Cloudflare, an American web infrastructure and website security company, in its blog described it as a BGP problem.
From trusted source: Person on FB recovery effort said the outage was from a routine BGP update gone wrong. But the update blocked remote users from reverting changes, and people with physical access didn’t have network/logical access. So blocked at both ends from reversing it.
— briankrebs (@briankrebs) October 4, 2021
In the most recent update, Facebook attributed the problem to an internal command error.
“During one of these routine maintenance jobs, a command was issued with the intention to assess the availability of global backbone capacity, which unintentionally took down all the connections in our backbone network, effectively disconnecting Facebook data centers globally.
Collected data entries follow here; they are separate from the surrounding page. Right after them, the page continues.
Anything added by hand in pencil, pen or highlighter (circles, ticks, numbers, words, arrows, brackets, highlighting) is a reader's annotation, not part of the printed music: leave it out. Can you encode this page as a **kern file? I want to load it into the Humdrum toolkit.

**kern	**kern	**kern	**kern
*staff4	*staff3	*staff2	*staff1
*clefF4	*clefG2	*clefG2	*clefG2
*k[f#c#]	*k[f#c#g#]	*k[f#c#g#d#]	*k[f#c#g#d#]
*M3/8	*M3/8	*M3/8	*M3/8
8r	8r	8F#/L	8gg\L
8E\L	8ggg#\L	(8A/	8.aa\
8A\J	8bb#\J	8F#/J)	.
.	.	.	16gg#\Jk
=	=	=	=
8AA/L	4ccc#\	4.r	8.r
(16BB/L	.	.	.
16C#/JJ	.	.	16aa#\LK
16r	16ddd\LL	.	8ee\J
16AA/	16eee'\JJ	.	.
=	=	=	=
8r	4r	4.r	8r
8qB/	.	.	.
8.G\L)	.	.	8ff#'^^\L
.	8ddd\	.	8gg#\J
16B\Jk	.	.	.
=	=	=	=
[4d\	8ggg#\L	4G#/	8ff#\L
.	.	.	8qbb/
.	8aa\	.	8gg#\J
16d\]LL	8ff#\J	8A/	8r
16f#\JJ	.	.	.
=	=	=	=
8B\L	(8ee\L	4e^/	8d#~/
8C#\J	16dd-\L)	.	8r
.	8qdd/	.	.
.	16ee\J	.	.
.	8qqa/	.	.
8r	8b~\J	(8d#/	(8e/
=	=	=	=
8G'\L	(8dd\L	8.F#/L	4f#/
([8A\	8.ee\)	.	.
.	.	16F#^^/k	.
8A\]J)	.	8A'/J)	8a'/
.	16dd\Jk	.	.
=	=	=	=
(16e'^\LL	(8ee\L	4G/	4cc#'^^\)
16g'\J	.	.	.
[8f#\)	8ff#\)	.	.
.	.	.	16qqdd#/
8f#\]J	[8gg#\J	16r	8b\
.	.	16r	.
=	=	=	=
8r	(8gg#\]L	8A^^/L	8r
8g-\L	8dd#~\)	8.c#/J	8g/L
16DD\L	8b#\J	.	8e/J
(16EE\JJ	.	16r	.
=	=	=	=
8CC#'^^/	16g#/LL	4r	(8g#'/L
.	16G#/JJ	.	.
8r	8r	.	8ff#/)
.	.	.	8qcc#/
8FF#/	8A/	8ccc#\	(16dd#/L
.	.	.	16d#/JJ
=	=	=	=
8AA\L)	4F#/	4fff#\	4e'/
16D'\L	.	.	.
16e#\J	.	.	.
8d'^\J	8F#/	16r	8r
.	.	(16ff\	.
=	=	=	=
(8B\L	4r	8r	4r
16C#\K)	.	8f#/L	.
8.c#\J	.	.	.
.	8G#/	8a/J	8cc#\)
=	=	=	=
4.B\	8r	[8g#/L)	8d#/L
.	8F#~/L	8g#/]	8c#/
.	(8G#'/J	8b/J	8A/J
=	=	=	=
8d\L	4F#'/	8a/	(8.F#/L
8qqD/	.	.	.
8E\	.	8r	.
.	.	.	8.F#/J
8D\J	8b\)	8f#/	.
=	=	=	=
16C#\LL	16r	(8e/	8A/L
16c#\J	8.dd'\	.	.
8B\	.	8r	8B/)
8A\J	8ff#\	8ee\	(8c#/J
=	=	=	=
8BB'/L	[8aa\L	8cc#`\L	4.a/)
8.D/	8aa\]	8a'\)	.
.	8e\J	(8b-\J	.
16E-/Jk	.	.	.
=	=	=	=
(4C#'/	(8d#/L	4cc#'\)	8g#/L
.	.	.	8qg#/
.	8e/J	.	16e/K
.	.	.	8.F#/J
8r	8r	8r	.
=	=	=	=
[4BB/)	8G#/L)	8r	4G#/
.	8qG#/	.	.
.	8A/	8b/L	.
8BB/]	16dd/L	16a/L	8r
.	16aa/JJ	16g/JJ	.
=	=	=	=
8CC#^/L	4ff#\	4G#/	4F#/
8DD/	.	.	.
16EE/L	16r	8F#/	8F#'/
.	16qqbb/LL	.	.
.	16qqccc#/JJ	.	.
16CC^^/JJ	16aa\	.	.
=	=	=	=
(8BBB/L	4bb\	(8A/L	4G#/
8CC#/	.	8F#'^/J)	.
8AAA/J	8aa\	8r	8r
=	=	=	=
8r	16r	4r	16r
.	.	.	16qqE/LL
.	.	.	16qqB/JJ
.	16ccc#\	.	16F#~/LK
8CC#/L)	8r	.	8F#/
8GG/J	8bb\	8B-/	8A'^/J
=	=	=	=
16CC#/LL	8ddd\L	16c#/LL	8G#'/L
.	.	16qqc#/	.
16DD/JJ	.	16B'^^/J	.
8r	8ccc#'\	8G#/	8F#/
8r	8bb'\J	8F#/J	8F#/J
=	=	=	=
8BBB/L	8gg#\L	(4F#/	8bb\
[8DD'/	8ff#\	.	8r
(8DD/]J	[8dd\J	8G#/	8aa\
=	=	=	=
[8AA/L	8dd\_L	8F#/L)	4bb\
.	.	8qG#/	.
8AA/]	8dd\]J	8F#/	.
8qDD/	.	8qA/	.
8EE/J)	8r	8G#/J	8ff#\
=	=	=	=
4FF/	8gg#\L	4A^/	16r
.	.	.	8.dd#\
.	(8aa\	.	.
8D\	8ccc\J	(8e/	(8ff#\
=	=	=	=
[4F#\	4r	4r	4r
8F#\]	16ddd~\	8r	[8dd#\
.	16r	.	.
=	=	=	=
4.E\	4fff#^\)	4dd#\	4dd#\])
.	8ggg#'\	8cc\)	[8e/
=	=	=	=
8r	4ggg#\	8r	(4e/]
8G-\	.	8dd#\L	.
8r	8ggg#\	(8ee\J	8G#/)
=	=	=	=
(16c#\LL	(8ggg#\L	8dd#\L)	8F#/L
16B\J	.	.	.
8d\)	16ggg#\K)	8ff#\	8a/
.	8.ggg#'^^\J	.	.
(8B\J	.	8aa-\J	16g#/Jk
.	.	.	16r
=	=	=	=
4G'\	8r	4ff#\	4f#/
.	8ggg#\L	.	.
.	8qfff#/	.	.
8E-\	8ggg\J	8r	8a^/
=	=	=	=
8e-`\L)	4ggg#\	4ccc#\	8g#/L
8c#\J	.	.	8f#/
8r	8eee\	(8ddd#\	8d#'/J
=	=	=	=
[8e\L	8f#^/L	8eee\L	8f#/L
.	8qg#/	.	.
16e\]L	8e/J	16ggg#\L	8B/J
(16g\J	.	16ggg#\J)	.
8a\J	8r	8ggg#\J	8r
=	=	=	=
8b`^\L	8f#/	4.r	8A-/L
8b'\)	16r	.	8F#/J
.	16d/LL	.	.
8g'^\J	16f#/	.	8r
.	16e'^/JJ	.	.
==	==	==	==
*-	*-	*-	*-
Our systems are designed to audit commands like these to prevent mistakes like this, but a bug in that audit tool prevented it from properly stopping the command,” Facebook shared.
There has been an internal and an external view of the reason behind the outage and this instance leads to numerous other issues related to security and vulnerability.
Per Forrester Senior Analyst, Alla Valente, Security & Risk (Risk Management), “In Facebook’s quest to integrate its products and underlying technical infrastructure into a single platform is the concentration risk it creates for the company, where a single risk event that produces a cascading effect – in this case, the inability of their machines to talk to one another brought the company to a standstill. Concentration risk is one of the top systemic risks for 2021 that Forrester identified early this year. And Facebook’s size, market share, and ubiquity make it a system into itself. If the company doesn’t get better at managing its risks across the organization, it stands to lose its tight hold it’s been struggling for years to maintain.”